At 6-foot-6, 319 pounds, Fashanu has the physical traits and footwork of an elite lineman. He could have been a first-rounder in last year’s draft if he had entered. He allowed one sack in 21 career starts for the Nittany Lions. He still hasn’t come close to reaching his ceiling.

Alt on the other hand was Kiper’s “definition of a stalwart on the left side of Notre Dame’s line, where he started 33 games. He gave up just two sacks over the past two seasons.”

Added protection up front is never a bad thing.

The Cardinals find their next pass rusher with their top 5 pick

You know what else the Cardinals could use more of next season? A more consistent pass rush.

One way to do that is by adding a talent like Alabama’s Dallas Turner to the fold.

Turner is coming off 10 sacks and 14.5 tackles for loss across 14 games played in 2023.

Zierlein believes Turner has the traits required to be an impactful NFL pass rusher.
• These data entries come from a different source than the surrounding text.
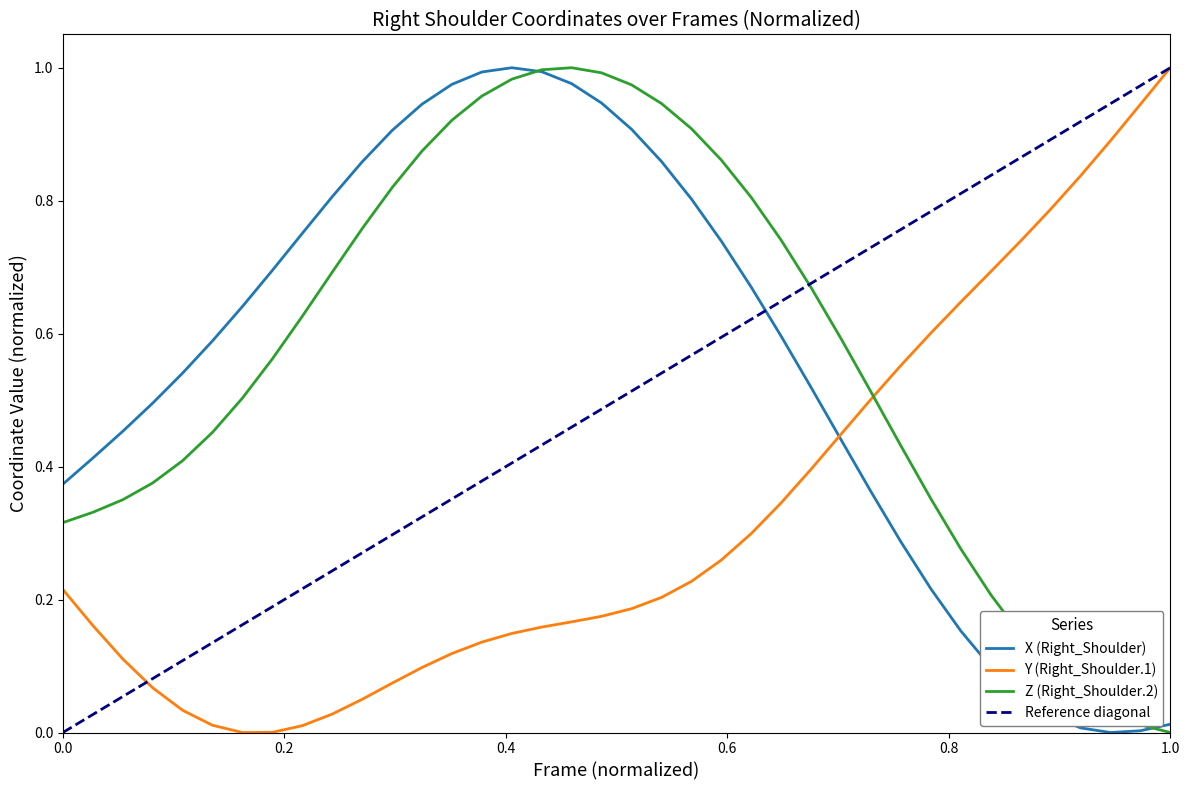

True or false: Y (Right_Shoulder.1) and Z (Right_Shoulder.2) cross at least once.

True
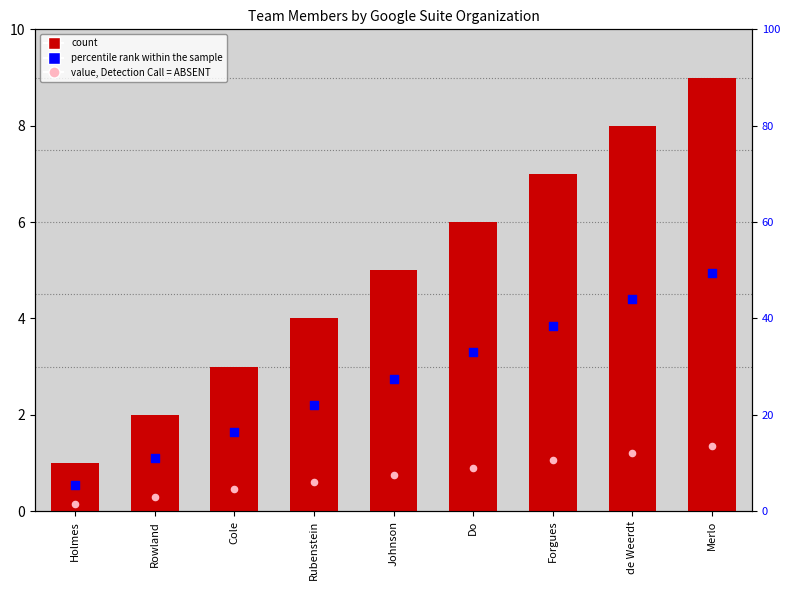

What is the total value across all series at de Weerdt?

13.6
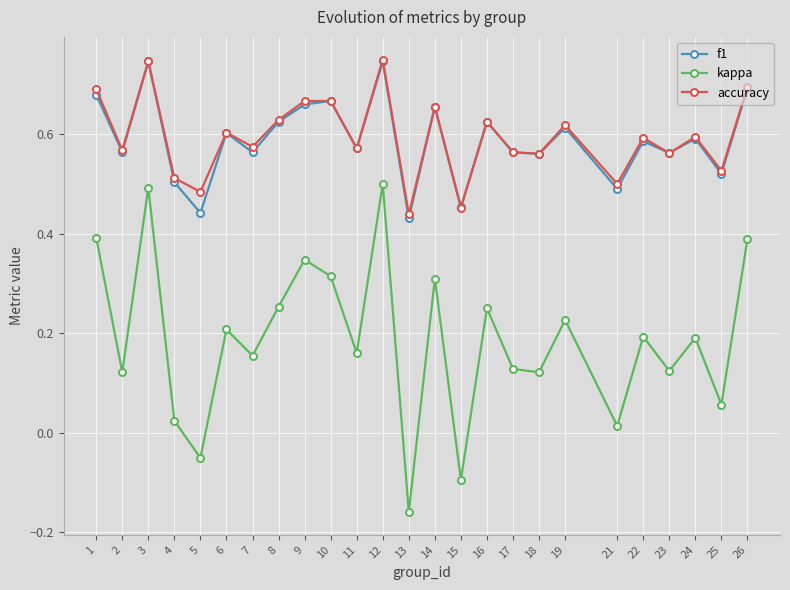

Is the value of kappa at 9 greater than the value of accuracy at 10?

No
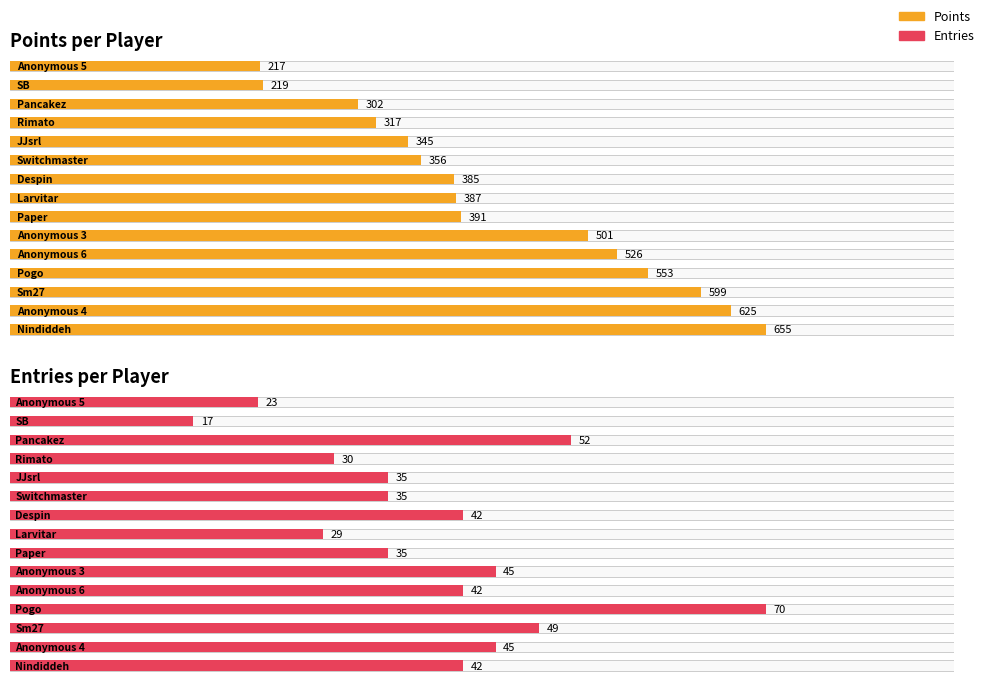

What is the lowest value of the Entries series?

17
Turner’s first-step quickness and elite closing burst are important building blocks, but he still needs to work on his process from Point A to Point B. He hasn’t learned to create the space and angles needed to consistently attack the edges, but that should come with better hand development and a more diversified approach. A team would be wise to widen him out and allow him a better runway to ignite his burst and overwhelm tackles with his speed.

Arizona’s pass rush, which ranked 30th in sacks last season, was led by Dennis Gardeck and his six sacks in 2023. Victor Dimukeje and BJ Ojulari weren’t far behind with four sacks apiece. In his first season moving to full-time OLB, Zaven Collins chipped in 3.5.

Help is needed at the position and Turner at the very least would give Arizona another option to plug into the rotation, though some could consider Turner at fourth overall a bit of a reach.

“Not in my opinion (is there a pass-rushing prospect worthy of the No. 4 pick). If you’re going to make an argument for anyone, it’s Turner, because the traits and the tools,” Miller told Arizona Sports’ Wolf & Luke earlier this month.